Exercice 1 —
D'après le texte sur les discours populistes et la zone euro, qu'est-ce qui empêche les pays de la zone euro de sortir de l'euro et de dévaluer ?
Exercice 2 —
Reprenez le texte sur les discours populistes et la zone euro après sa dernière phrase.

Texte à lire —
|---|

En vantant les mérites d’une sortie de l’euro, d’une taxation des importations ou d’une relocalisation de l’industrie à marche forcée, les discours populistes – de droite comme de gauche – ignorent certains mécanismes fondamentaux de l’économie.
Avant de rédiger un programme de politique économique de tendance populiste pour les pays de la zone euro, il faut avoir à l’esprit les mécanismes ou faits suivants : les pays de la zone euro ne peuvent pas sortir de l’euro et dévaluer en raison de leurs dettes extérieures brutes en euros ; la globalisation moderne implique que la production domestique et les importations ne sont plus substituables ; dans beaucoup de pays de la zone euro, l’appareil productif ne sait pas répondre à une hausse de la demande ; il est ridicule de dire que l’Europe est synonyme d’austérité.
Nous allons maintenant revenir sur ces mécanismes et expliquer leur importance pour les politiques économiques des pays de la zone euro.

|---|

Matériel fourni —
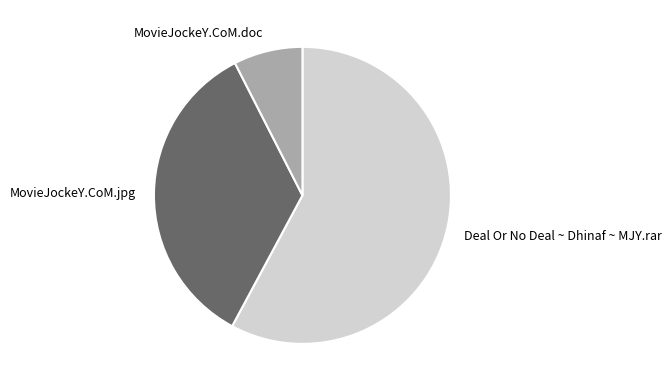

The MovieJockeY.CoM.doc slice represents 8% of the pie. True or false?

True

|---|

Votre réponse 1 —
Leurs dettes extérieures brutes en euros.

Votre réponse 2 —
Commençons par l’impossibilité de sortir de l’euro. Les pays de la zone euro ont des dettes extérieures brutes, essentiellement en euros, de très grande taille (de deux à plus de trois années de leur produit intérieur brut), accumulées largement depuis la création de l’euro.
Un pays qui sortirait de l’euro et dévaluerait serait confronté à une hausse insupportable de la valeur, dans sa monnaie nationale, de sa dette extérieure, conduisant à un risque de défaut de l’Etat, des grandes entreprises, des banques. L’Etat français, par exemple, a vendu 60 % de sa dette à des non-résidents, et c’est une dette en euros insupportable en francs si le franc est dévalué.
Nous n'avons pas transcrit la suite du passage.